O Presidente da República lamentou que tanto os partidos como os Ministérios tenham sido esvaziados dos seus gabinetes de estudos e de pensamento, atacando particularmente o facto de, para colmatar essa lacuna, o Governo de António Costa em 2020 ter recorrido a um ‘gestor privado’ (António Costa Silva – hoje ministro da Economia) para definir a visão estratégica do Plano de Recuperação e Resiliência (PRR) de Portugal.
«Os partidos deixaram de ter gabinetes internos e o Estado deixou de ter Ministérios com gabinetes de planeamento ativos. Chegámos até ao ponto do programa de recuperação e resiliência ter arrancado de um ensaio pedido pelo Governo a um gestor particularmente prestigiado [Costa Silva] e não do labor tradicional dos gabinetes de estudos existentes para esse efeito», criticou Marcelo Rebelo de Sousa, numa entrevista agora publicada na mais recente edição da revista Democracia e Liberdade, que foi apresentada, nesta quinta-feira, por Manuel Monteiro, presidente do IDL-Instituto Amaro da Costa, numa sessão que contou com a participação do professor catedrático da Faculdade de Direito da Universidade de Lisboa Paulo Otero e da jornalista Ângela Silva, na sede do instituto, em Lisboa.

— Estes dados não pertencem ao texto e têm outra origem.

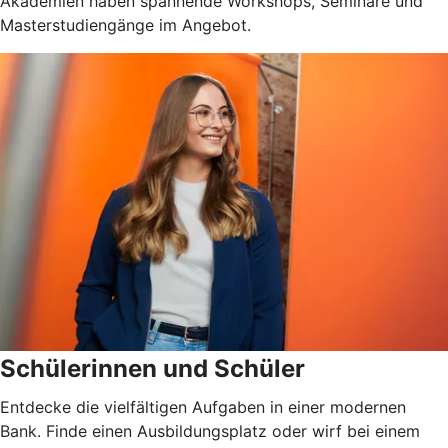
Akademien haben spannende Workshops, Seminare und
Masterstudiengänge im Angebot.
Schülerinnen und Schüler
Entdecke die vielfältigen Aufgaben in einer modernen
Bank. Finde einen Ausbildungsplatz oder wirf bei einem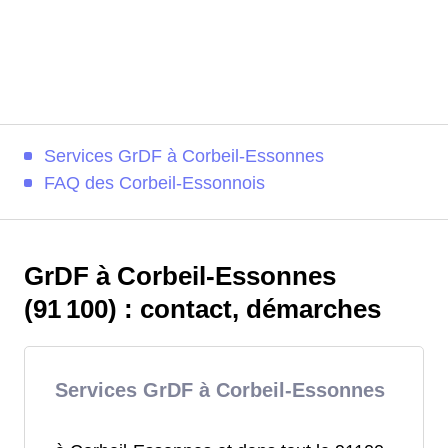
Services GrDF à Corbeil-Essonnes
FAQ des Corbeil-Essonnois
GrDF à Corbeil-Essonnes
(91 100) : contact, démarches
Services GrDF à Corbeil-Essonnes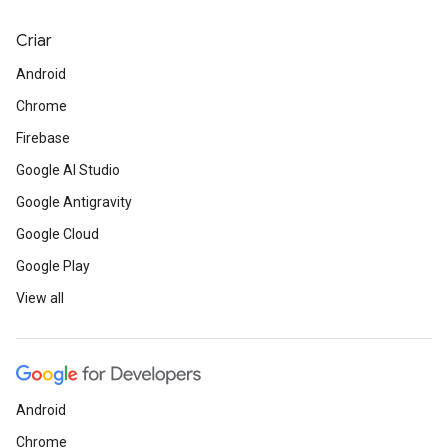
Criar
Android
Chrome
Firebase
Google AI Studio
Google Antigravity
Google Cloud
Google Play
View all
Android
Chrome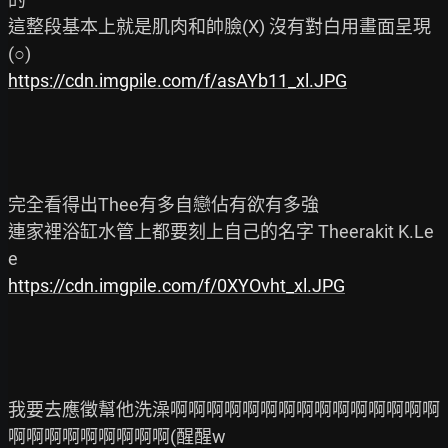
這整段基本上就是肌肉和帥臉(X) 沒有對白用畫面呈現
https://cdn.imgpile.com/f/asAYb11_xl.JPG
完全看得出Thee有多自戀佔有欲有多強

連家裡浴缸水管上都要刻上自己的名字 Theerakit K.Le
https://cdn.imgpile.com/f/0XYOvht_xl.JPG
我要去應徵幫他洗澡啊啊啊啊啊啊啊啊啊啊啊啊啊啊啊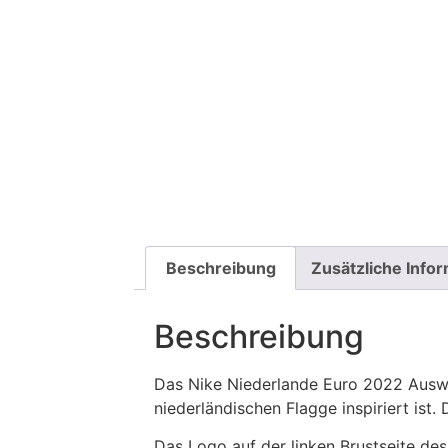
Beschreibung
Zusätzliche Info
Beschreibung
Das Nike Niederlande Euro 2022 Ausw ä
niederländischen Flagge inspiriert ist
Das Logo auf der linken Brustseite des 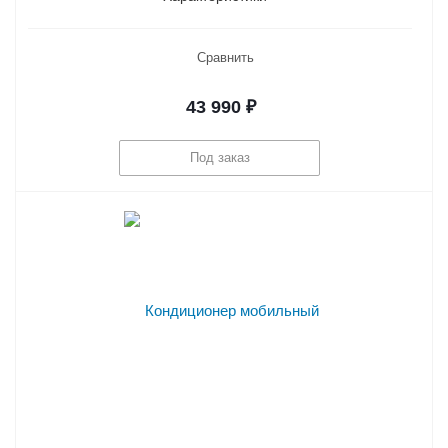
Сравнить
43 990
₽
Под заказ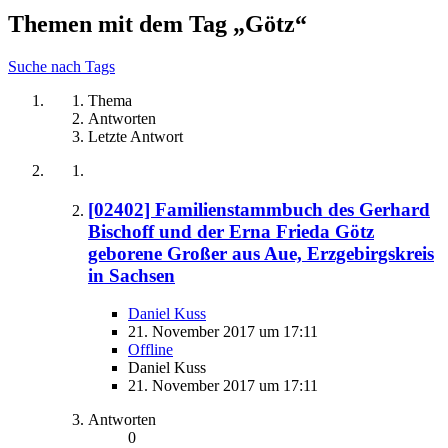
Themen mit dem Tag „Götz“
Suche nach Tags
Thema
Antworten
Letzte Antwort
[02402] Familienstammbuch des Gerhard
Bischoff und der Erna Frieda Götz
geborene Großer aus Aue, Erzgebirgskreis
in Sachsen
Daniel Kuss
21. November 2017 um 17:11
Offline
Daniel Kuss
21. November 2017 um 17:11
Antworten
0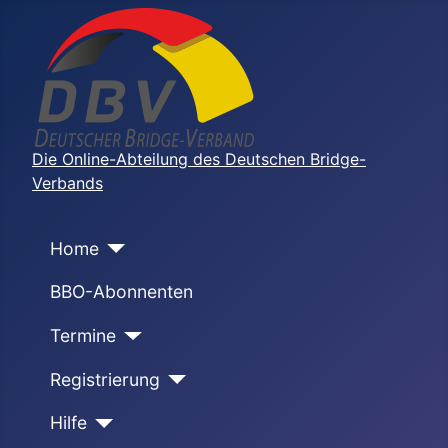
Die Online-Abteilung des Deutschen Bridge-
Verbands
Home
BBO-Abonnenten
Termine
Registrierung
Hilfe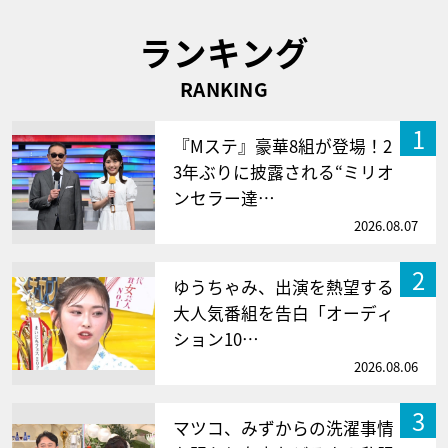
ランキング
RANKING
1
『Mステ』豪華8組が登場！2
3年ぶりに披露される“ミリオ
ンセラー達…
2026.08.07
2
ゆうちゃみ、出演を熱望する
大人気番組を告白「オーディ
ション10…
2026.08.06
3
マツコ、みずからの洗濯事情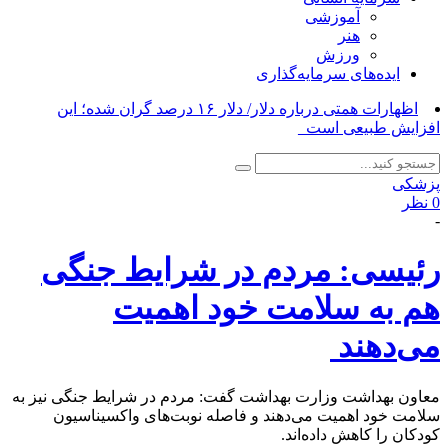
آموزشی
هنر
ورزش
ایده‌های سرمایه‌گذاری
اظهارات همتی درباره دلار/ دلار ۱۶ درصد گران شده؛ این
افزایش طبیعی است_
پزشکی
0 نظر
-
رئیسی: مردم در شرایط جنگی
هم به سلامت خود اهمیت
می‌دهند
معاون بهداشت وزارت بهداشت گفت: مردم در شرایط جنگی نیز به
سلامت خود اهمیت می‌دهند و فاصله نوبت‌های واکسیناسیون
کودکان را کاهش داده‌اند.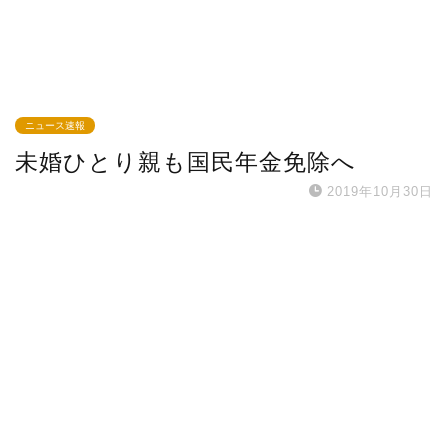
ニュース速報
未婚ひとり親も国民年金免除へ
2019年10月30日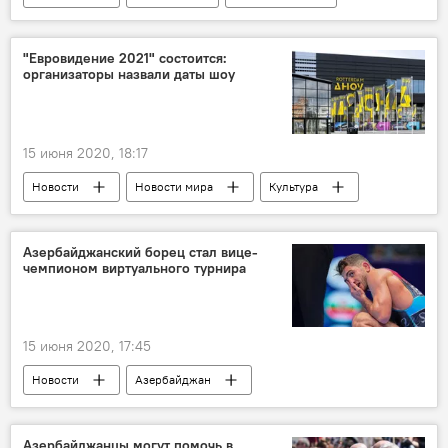
ТЕХНОЛОГИИ
Азербайджан
вода
дефицит
Засуха
"Евровидение 2021" состоится:
организаторы назвали даты шоу
Нехватка воды в Азербайджане: проблема и пути ее решения
15 июня 2020, 18:17
Новости
Новости мира
Культура
ЖИЗНЬ
Самира Эфенди
даты
Организаторы
шоу
Азербайджанский борец стал вице-
чемпионом виртуального турнира
15 июня 2020, 17:45
Новости
Азербайджан
Новости мира
Спорт
ЖИЗНЬ
ТЕХНОЛОГИИ
борец
Гаджи Алиев
Азербайджанцы могут помочь в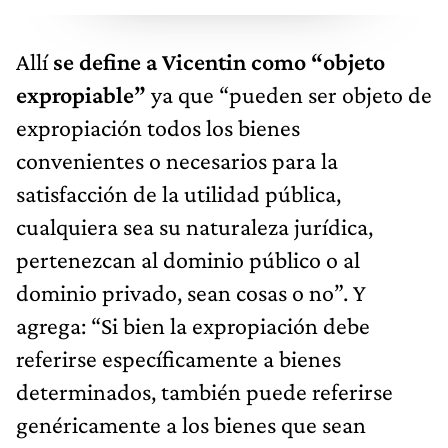
Allí
se define a Vicentin como “objeto
expropiable”
ya que “pueden ser objeto de
expropiación todos los bienes
convenientes o necesarios para la
satisfacción de la utilidad pública,
cualquiera sea su naturaleza jurídica,
pertenezcan al dominio público o al
dominio privado, sean cosas o no”. Y
agrega: “Si bien la expropiación debe
referirse específicamente a bienes
determinados, también puede referirse
genéricamente a los bienes que sean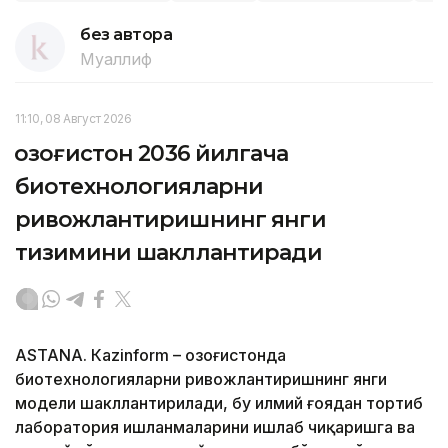
без автора
Муаллиф
11:10, 08 Август 2026
Қозоғистон 2036 йилгача
биотехнологияларни
ривожлантиришнинг янги
тизимини шакллантиради
ASTANА. Кazinform – Қозоғистонда
биотехнологияларни ривожлантиришнинг янги
модели шакллантирилади, бу илмий ғоядан тортиб
лаборатория ишланмаларини ишлаб чиқаришга ва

Na conversa com o Presidente conduzida por Manuel Monteiro, Marcelo recorda que após o 25 de Abril os partidos tinham gabinetes de estudos e os próprios Ministérios tinham gabinetes de planeamento.
«Além disso, existiam fundações ou institutos, com o apoio estrangeiro dos partidos congéneres, sobretudo alemães, que eram os mais empenhados nessa componente doutrinária e ideológica da democracia nascente. Os três maiores partidos na altura, o Partido Socialista, o Partido Social Democrata e o Centro Democrático e Social tinham de facto institutos fortes, fundações muito fortes, alguns até tinham mais do que uma fundação, por exemplo, umas para as temáticas gerais, outras para o setor de trabalho, outras para o setor local, chamado poder local, e isto vingou nos anos 70, 80, até 90, e depois ou desapareceram ou passaram a ter um papel muito residual», traça o chefe de Estado, considerando que nos partidos a situação é ainda mais «desoladora», apesar dos esforços para se manterem esses laboratórios de pensamento.
«Eu próprio presidi a um desses Institutos, no âmbito do Partido Social Democrata, promovendo a transição para o Instituto Sá Carneiro, mas o que acontece é que não houve a transição geracional, os mais antigos foram-se afastando pela própria lei da vida, e os mais jovens tinham outro tipo de atividades e outro tipo de organizações, outras estruturas de enquadramento», continua, apontando que o esmorecimento destes espaços de reflexão também é explicado pelas dinâmicas dos partidos quando estão na governação ou na oposição.
«Fosse à direita, à esquerda, ou ao centro, existia uma preocupação grande em promover uma permanente reflexão e ponderação sobre todo o tipo de assuntos. Mas isso perdeu-se largamente e, perdeu-se por isto: os partidos quando estavam no governo estavam muito empenhados e descuravam o que dizia respeito ao reviver partidário, à reflexão sobre a realidade política, económica e social; e quando estavam na oposição ou estavam a sarar as feridas com divisões e querelas internas, ou estavam apenas preocupados em definir estratégias que os levassem de novo ao poder, sem grande vagar para tratar do médio e longo prazo», acusa Marcelo.